▶ WHAT TO WORK ON: Set down the entries again word for word, without any of the images.

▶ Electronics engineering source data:
=-=-=-=-=

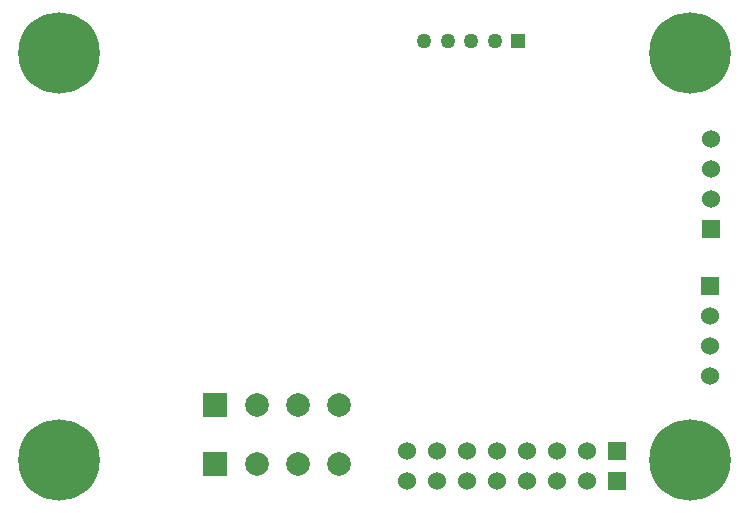
<source format=gbr>
%FSTAX23Y23*%
%MOIN*%
%SFA1B1*%

%IPPOS*%
%ADD29C,0.060000*%
%ADD30R,0.060000X0.060000*%
%ADD31C,0.050000*%
%ADD32R,0.050000X0.050000*%
%ADD33C,0.078740*%
%ADD34R,0.078740X0.078740*%
%ADD35R,0.060000X0.060000*%
%ADD36C,0.271654*%
%LNpcb1_pads_bot-1*%
%LPD*%
G54D29*
X01504Y00073D03*
X01604D03*
X01704D03*
X01904D03*
X01804D03*
X01404D03*
X01304D03*
X01504Y00174D03*
X01604D03*
X01704D03*
X01904D03*
X01804D03*
X01404D03*
X01304D03*
X02316Y00522D03*
Y00622D03*
Y00422D03*
X02318Y01113D03*
Y01013D03*
Y01213D03*
G54D30*
X02004Y00073D03*
Y00174D03*
G54D31*
X01361Y01541D03*
X0144D03*
X01518D03*
X01597D03*
G54D32*
X01676Y01541D03*
G54D33*
X00941Y00131D03*
X00803D03*
Y00328D03*
X00941D03*
X01079D03*
Y00131D03*
G54D34*
X00665Y00131D03*
Y00328D03*
G54D35*
X02316Y00722D03*
X02318Y00913D03*
G54D36*
X00143Y00143D03*
Y015D03*
X02248Y00143D03*
Y015D03*
M02*
</source>
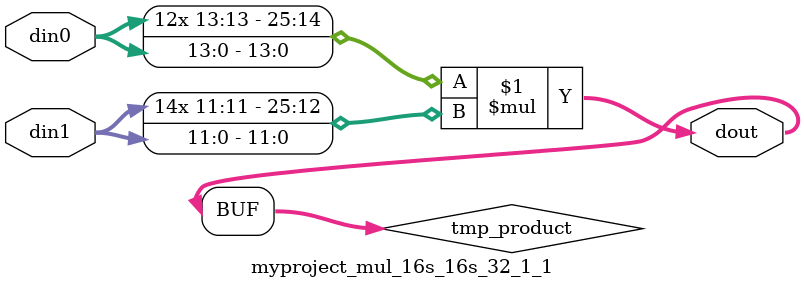
<source format=v>

`timescale 1 ns / 1 ps

  module myproject_mul_16s_16s_32_1_1(din0, din1, dout);
parameter ID = 1;
parameter NUM_STAGE = 0;
parameter din0_WIDTH = 14;
parameter din1_WIDTH = 12;
parameter dout_WIDTH = 26;

input [din0_WIDTH - 1 : 0] din0; 
input [din1_WIDTH - 1 : 0] din1; 
output [dout_WIDTH - 1 : 0] dout;

wire signed [dout_WIDTH - 1 : 0] tmp_product;













assign tmp_product = $signed(din0) * $signed(din1);








assign dout = tmp_product;







endmodule

</source>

=-=-=-=-=

▶ SOLUTION TO THIS EXERCISE:
<source format=gbr>
%FSTAX23Y23*%
%MOIN*%
%SFA1B1*%

%IPPOS*%
%ADD29C,0.060000*%
%ADD30R,0.060000X0.060000*%
%ADD31C,0.050000*%
%ADD32R,0.050000X0.050000*%
%ADD33C,0.078740*%
%ADD34R,0.078740X0.078740*%
%ADD35R,0.060000X0.060000*%
%ADD36C,0.271654*%
%LNpcb1_pads_bot-1*%
%LPD*%
G54D29*
X01504Y00073D03*
X01604D03*
X01704D03*
X01904D03*
X01804D03*
X01404D03*
X01304D03*
X01504Y00174D03*
X01604D03*
X01704D03*
X01904D03*
X01804D03*
X01404D03*
X01304D03*
X02316Y00522D03*
Y00622D03*
Y00422D03*
X02318Y01113D03*
Y01013D03*
Y01213D03*
G54D30*
X02004Y00073D03*
Y00174D03*
G54D31*
X01361Y01541D03*
X0144D03*
X01518D03*
X01597D03*
G54D32*
X01676Y01541D03*
G54D33*
X00941Y00131D03*
X00803D03*
Y00328D03*
X00941D03*
X01079D03*
Y00131D03*
G54D34*
X00665Y00131D03*
Y00328D03*
G54D35*
X02316Y00722D03*
X02318Y00913D03*
G54D36*
X00143Y00143D03*
Y015D03*
X02248Y00143D03*
Y015D03*
M02*
</source>
<source format=v>

`timescale 1 ns / 1 ps

  module myproject_mul_16s_16s_32_1_1(din0, din1, dout);
parameter ID = 1;
parameter NUM_STAGE = 0;
parameter din0_WIDTH = 14;
parameter din1_WIDTH = 12;
parameter dout_WIDTH = 26;

input [din0_WIDTH - 1 : 0] din0; 
input [din1_WIDTH - 1 : 0] din1; 
output [dout_WIDTH - 1 : 0] dout;

wire signed [dout_WIDTH - 1 : 0] tmp_product;













assign tmp_product = $signed(din0) * $signed(din1);








assign dout = tmp_product;







endmodule

</source>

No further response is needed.